Genetics can also play a part in determining celiac disease. Studies of celiac disease have shown the relationship between celiac disease genes and the environment. It is believed, if one or both genes known as HLA DQ2 and HLA DQ8 are present, there is a possibility of developing celiac disease at some stage. It does not mean this will definitely occur, just that it is a possibility. If these genes are not present, it is highly unlikely that celiac disease will develop. This is useful information for people who have not found relief on a gluten free diet and might now look elsewhere for answers.
This genetic test can be performed accurately on people who are on a gluten free diet. This might be a starting point for people who do not want to consume gluten without at least seeing if it is possible they may have the genes that predisposes them to the disease.
Should relatives be tested for Celiac Disease?

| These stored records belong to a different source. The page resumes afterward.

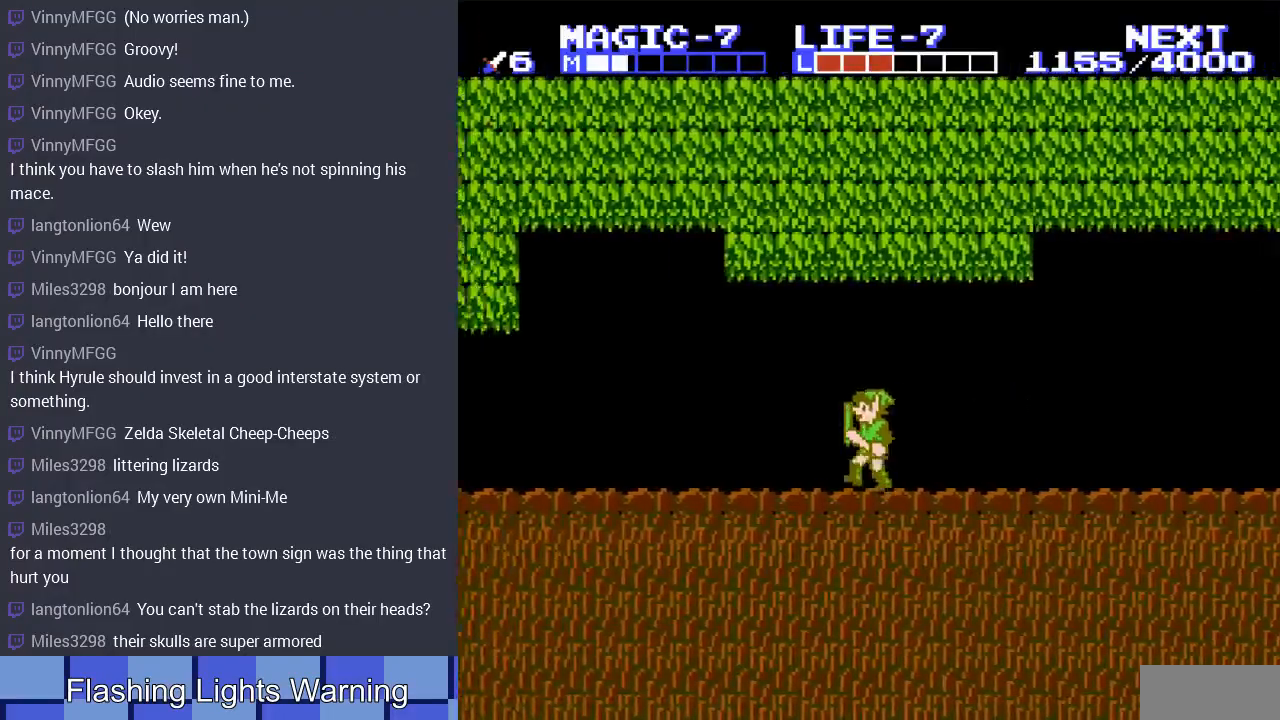
{"buttons": ["DPAD_LEFT"], "events": []}
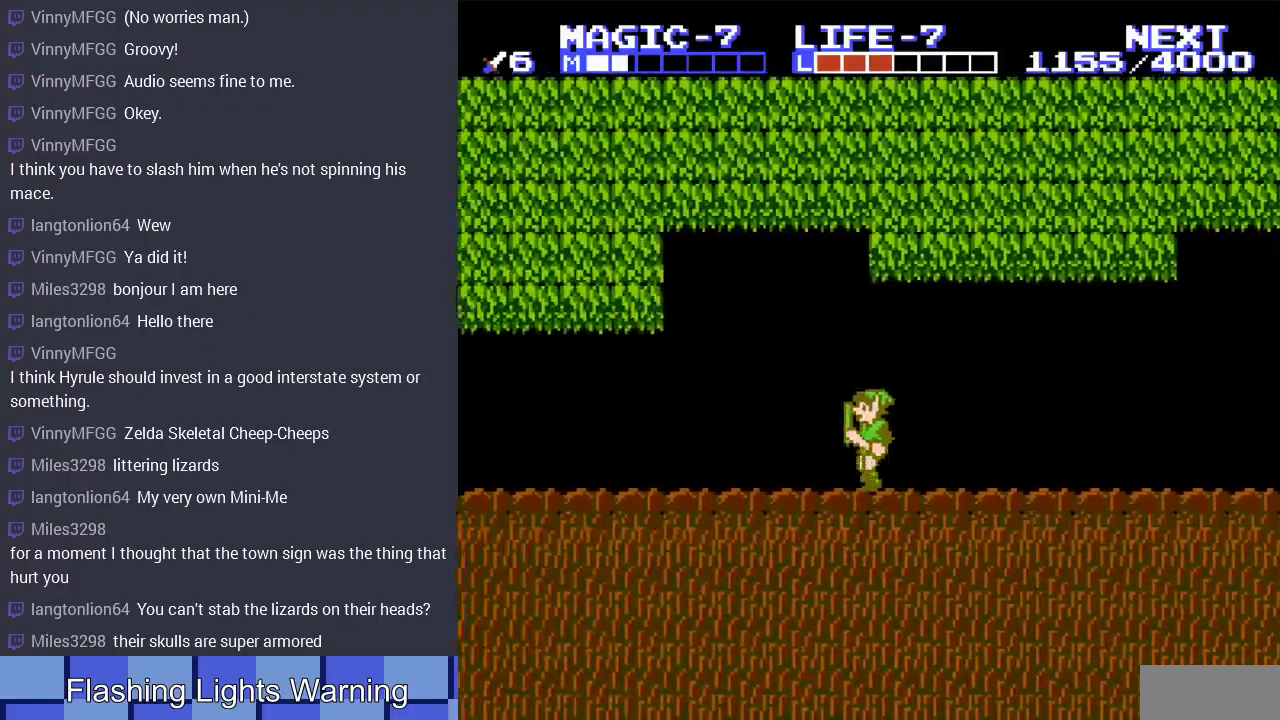
{"buttons": ["DPAD_LEFT"], "events": []}
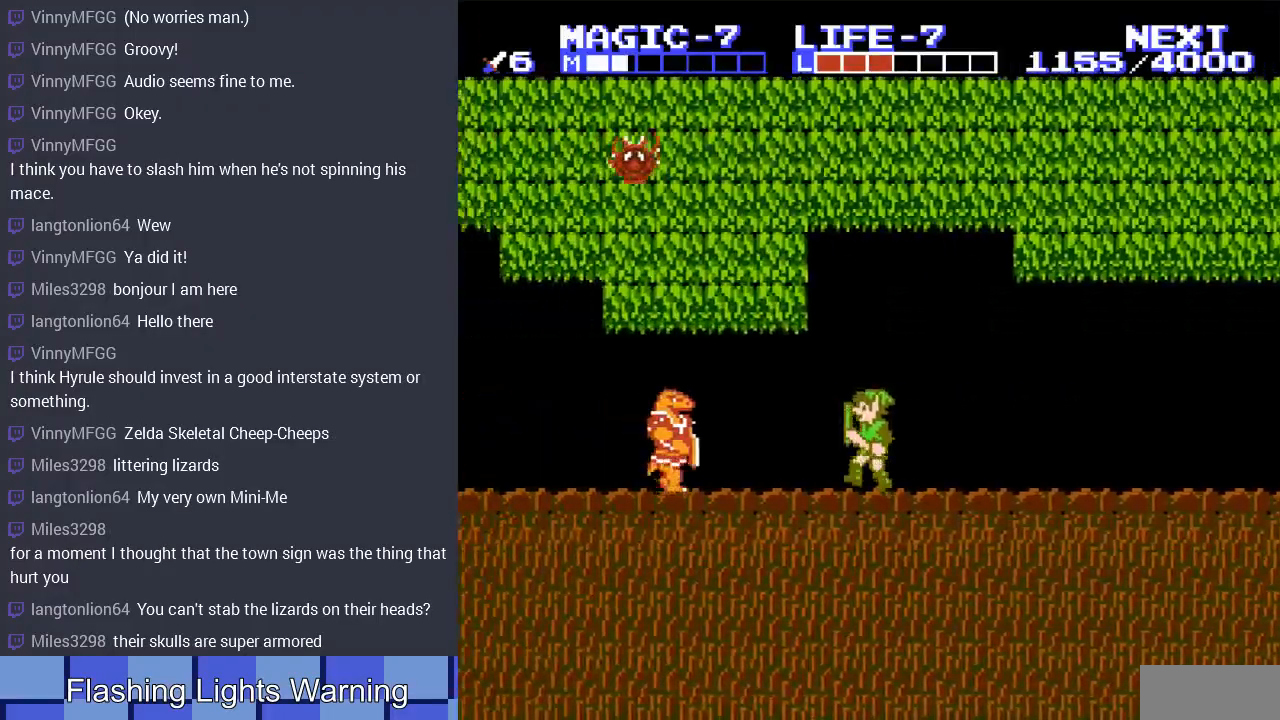
{"buttons": ["DPAD_DOWN"], "events": [[167, "A", "down"], [267, "DPAD_DOWN", "down"], [300, "DPAD_LEFT", "up"], [333, "A", "up"]]}
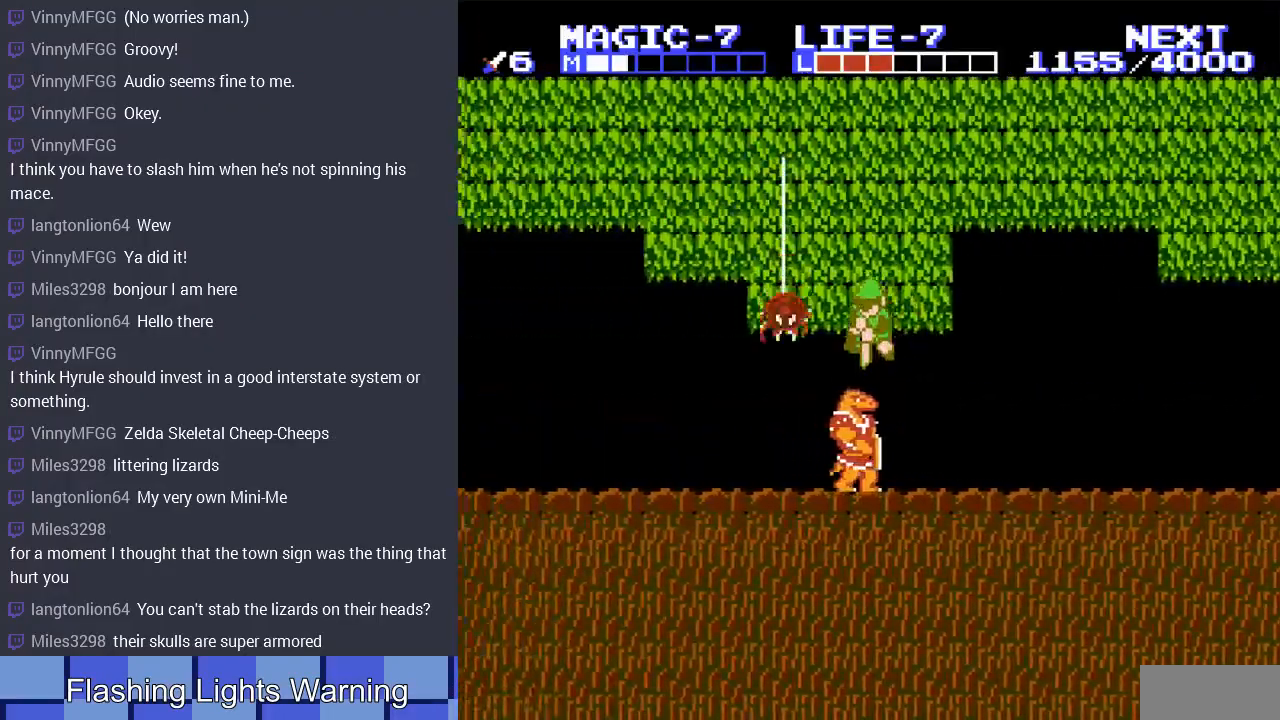
{"buttons": ["DPAD_DOWN"], "events": [[100, "A", "down"], [400, "A", "up"]]}
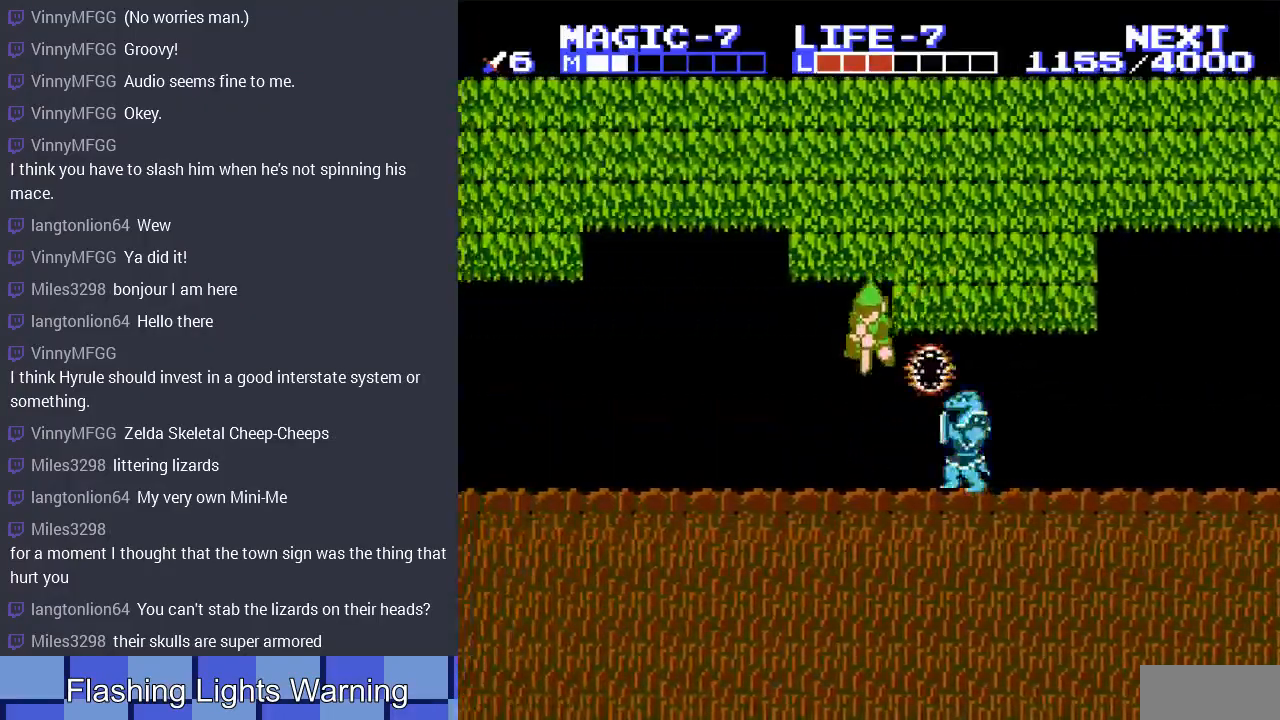
{"buttons": ["DPAD_LEFT"], "events": [[67, "DPAD_LEFT", "down"], [133, "DPAD_DOWN", "up"]]}
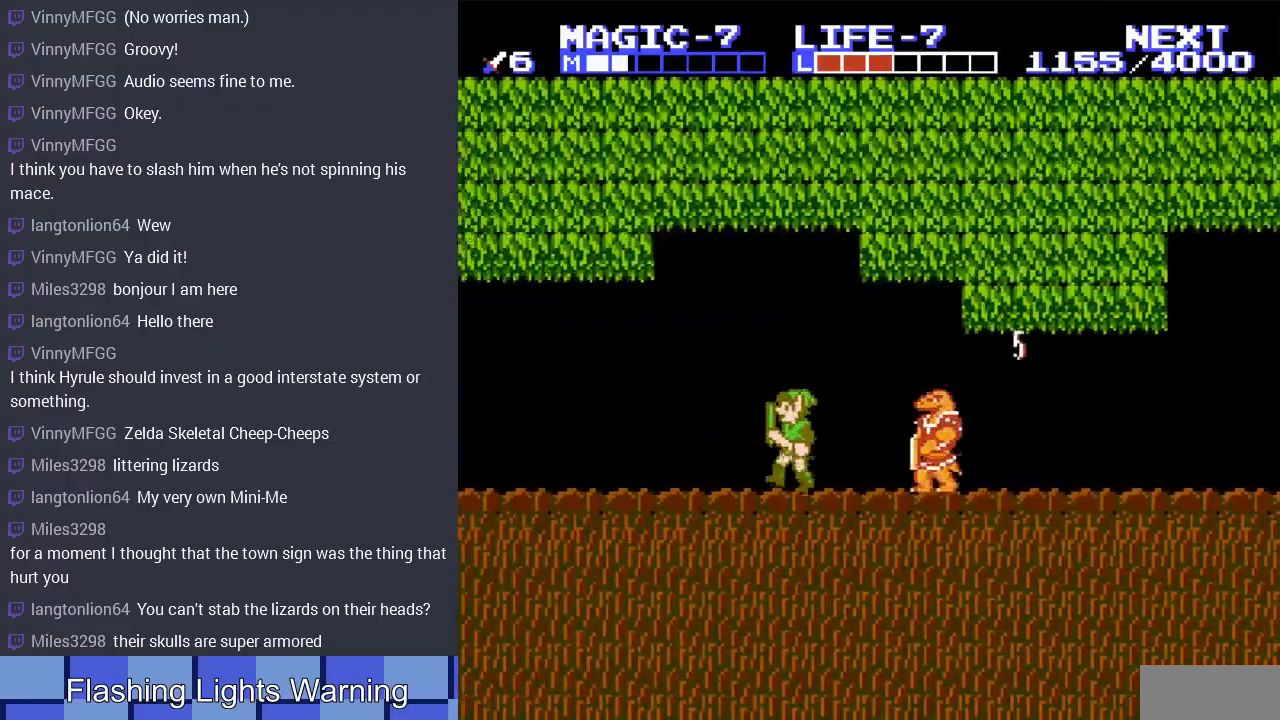
{"buttons": ["A", "DPAD_LEFT"], "events": [[400, "A", "down"]]}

It is advisable to be tested for celiac disease if a first degree relative, like a sibling or parent, who has been diagnosed with celiac disease. Studies from the University of Chicago Celiac Disease Center has stated a first degree relative has a 1 in 22 chance of developing celiac disease at some stage and second-degree relatives (nephews, nieces, cousins) has a 1 in 39 chance.
Test should be carried out even if they are not experiencing any current symptoms of celiac disease. Sometimes the symptoms for celiac disease are not obvious and it is safer to rule out celiac disease than be doing damage to your villi that you are unaware of and could cause serious ill health later in life.